Today, that company — Medicom — is used by more than 1,000 health care organizations, according to Rosenberg. Medicom’s growing list of clients includes the Department of Veterans Affairs and McKesson, the nation’s largest supplier of medical tools, pharmaceuticals and health care technology.
“The education and resources at NC State make it possible to take on big challenges like these, and the Entrepreneurship Initiative provided context to bring together students from the colleges of Engineering, Design, Management and Humanities and Social Sciences to create Medicom,” Rosenberg said. “Many of those individuals are still employees of the corporation.”
Medicom uses technology that historically facilitated illegal peer-to-peer file sharing to more efficiently share radiology imaging data such as PET scans, mammograms, X-rays and MRIs between health care providers, patients, payers and academics. This can eliminate the need for repeat imaging if a patient is referred to a specialist, for example.

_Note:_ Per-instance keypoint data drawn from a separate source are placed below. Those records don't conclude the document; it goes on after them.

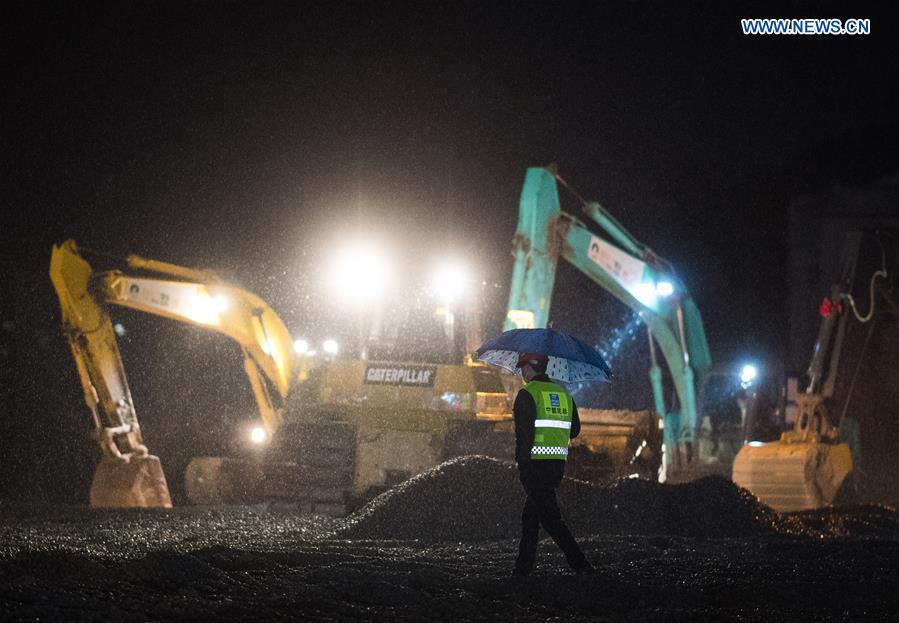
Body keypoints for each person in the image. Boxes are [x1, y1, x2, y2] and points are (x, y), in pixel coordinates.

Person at [512, 352, 592, 576]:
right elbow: (574, 431)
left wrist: (522, 465)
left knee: (550, 518)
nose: (521, 372)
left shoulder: (527, 394)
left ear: (529, 368)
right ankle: (522, 569)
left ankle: (581, 564)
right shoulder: (564, 393)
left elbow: (524, 436)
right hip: (556, 465)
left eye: (522, 367)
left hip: (534, 466)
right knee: (531, 516)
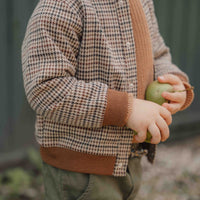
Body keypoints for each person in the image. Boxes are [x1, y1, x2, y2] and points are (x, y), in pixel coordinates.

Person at [21, 0, 194, 199]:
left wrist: (175, 84)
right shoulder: (62, 5)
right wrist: (126, 110)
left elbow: (158, 54)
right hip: (80, 171)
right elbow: (46, 89)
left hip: (128, 159)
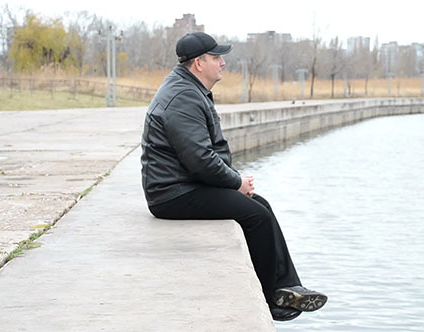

“We’ve repurposed it for good,” Rosenberg said of the technology. “As a result, Medicom’s disruptive architecture costs one-twentieth the price of existing solutions and is quicker to implement and easier to use.”
Rosenberg said Medicom recently became a preferred vendor for the Office of the National Coordinator for Health Information Technology, which falls under the umbrella of the U.S. Department of Health and Human Services. Moving forward, he hopes Medicom can have a more profound impact on health care.
“We have access to all of this medical imaging; we’d like to build artificial intelligence to analyze this imaging, make recommendations to radiologists and make data available to researchers who study diseases,” he said.
Rosenberg said NC State is home to strong advocates for entrepreneurship who encourage students like him to “think outside of the box.” These mentors include Tom Miller, the McPherson Family Distinguished Professor of Engineering Entrepreneurship, senior vice provost for academic outreach and entrepreneurship, and executive director of NC State Entrepreneurship Initiative; and Lewis Sheats, executive director of the NC State Entrepreneurship Clinic and associate professor in entrepreneurship at the Poole College of Management.
“Michael and his team have impressed us with their foresight and drive. They are an exemplary model of a cross-discipline team that recognized an opportunity and took action,” Sheats said. “They live our think and do mantra.”
Rosenberg praised the infrastructure for innovation and entrepreneurship at the university.
Rosenberg, an Arizona native who earned the Kenneth D. and Wanda B. Franklin ISE Merit Scholarship, said he was drawn to NC State because of the university’s “extraordinary support structure for entrepreneurship” and faculty members who actively engage undergraduate students in research.
“You don’t even have to ask. You just show up and they do that. That’s the sweetest thing about being an undergraduate here,” he said.